Wake me up when one of these producers says something interesting.
Agree - instead of spouting sentimental rubbish about "me old mum" and "me old gran" just get your writers and researchers to do a proper job - you are paid enough mate!!
Agreed - sick to the back teeth of killers on the street, one after the other in a regular procession.
That interview wasn't for long term fans, it was for 313 million people who say 'What Street? You mean Eastenders?' because they've never had access to Corrie. I think he did a fair job explaining the types of stories they try to tell. It's how I got hooked all those years ago - a short term story that caught my eye, sandwiched between longer dramatic roles that settled in over time.
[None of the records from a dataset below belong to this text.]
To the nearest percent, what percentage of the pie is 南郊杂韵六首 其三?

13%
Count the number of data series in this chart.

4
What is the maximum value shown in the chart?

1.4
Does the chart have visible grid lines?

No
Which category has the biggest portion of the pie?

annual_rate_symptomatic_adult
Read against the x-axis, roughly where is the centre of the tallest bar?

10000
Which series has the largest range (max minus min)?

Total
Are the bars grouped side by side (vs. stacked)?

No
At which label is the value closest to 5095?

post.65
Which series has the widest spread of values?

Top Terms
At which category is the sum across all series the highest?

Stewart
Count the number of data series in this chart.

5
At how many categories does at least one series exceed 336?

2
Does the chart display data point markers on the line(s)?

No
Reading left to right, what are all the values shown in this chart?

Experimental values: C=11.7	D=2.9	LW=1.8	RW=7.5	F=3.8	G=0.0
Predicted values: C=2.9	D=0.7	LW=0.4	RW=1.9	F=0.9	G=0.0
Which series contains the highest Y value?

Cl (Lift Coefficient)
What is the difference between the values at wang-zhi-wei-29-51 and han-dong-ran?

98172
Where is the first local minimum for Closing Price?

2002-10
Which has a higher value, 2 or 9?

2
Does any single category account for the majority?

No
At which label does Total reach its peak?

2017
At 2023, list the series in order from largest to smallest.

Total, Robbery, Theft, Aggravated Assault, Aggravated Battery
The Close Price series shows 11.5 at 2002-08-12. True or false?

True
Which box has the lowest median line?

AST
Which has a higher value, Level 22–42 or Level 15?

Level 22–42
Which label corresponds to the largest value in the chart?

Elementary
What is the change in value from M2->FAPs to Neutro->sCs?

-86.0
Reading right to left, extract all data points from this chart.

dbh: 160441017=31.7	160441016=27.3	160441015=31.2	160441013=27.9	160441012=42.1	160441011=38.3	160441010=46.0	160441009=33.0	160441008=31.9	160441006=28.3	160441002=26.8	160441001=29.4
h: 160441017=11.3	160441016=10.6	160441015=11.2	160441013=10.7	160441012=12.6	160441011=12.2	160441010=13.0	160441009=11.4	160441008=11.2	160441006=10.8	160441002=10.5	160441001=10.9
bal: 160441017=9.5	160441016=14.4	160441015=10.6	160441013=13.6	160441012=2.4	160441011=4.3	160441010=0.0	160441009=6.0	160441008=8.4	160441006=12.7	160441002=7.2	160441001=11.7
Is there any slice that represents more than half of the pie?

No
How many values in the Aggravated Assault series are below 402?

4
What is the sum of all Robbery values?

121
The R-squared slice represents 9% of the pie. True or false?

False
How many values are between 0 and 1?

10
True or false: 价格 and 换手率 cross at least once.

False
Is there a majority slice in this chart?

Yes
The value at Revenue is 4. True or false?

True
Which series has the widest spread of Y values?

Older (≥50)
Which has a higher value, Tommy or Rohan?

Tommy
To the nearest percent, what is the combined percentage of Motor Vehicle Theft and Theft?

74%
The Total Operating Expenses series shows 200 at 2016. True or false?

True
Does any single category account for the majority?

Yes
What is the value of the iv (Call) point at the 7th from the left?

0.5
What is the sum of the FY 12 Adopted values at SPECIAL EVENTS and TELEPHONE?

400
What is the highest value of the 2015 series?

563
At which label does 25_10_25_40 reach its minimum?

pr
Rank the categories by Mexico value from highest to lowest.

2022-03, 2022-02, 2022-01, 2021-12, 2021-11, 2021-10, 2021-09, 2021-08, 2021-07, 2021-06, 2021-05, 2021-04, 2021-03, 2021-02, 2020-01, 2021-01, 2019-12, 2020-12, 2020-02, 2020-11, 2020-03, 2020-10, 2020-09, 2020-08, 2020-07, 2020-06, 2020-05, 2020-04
With an accent and vocabulary nearly incomprehensible to my then tender Yankee ears (think Fred Elliot), it was the little stories like last night's Tender Bubbles that draw you in, make you stay a while and let the universal stories seep in slowly.
Corrie isn't like anything on American tv. It isn't sexy or sunny, the police can't solve a sudoku, and the laws, language (yup!), and customs are very different. If you're just surfing through, you'd probably skip right past it like I did for years when I had access to Canadian tv. But the kind of people who read Slate are the same kind who subscribe to Hulu. I think he did enough to pique their interest.
abbyk, I'm a Yank, too. :) It's a shame we have nothing like Corrie in the US. I watch it mainly on You Tube because the episodes are current and ad free.
Thank you. I didn't know it was on Hulu. I'm a US watcher on a Canadian channel carried on cable. I got hooked when I was recording Corrie for a Canadian friend in Texas.
He claimed in this interview that he was keeping long term fans happy. The comments on this blog suggest that he is not.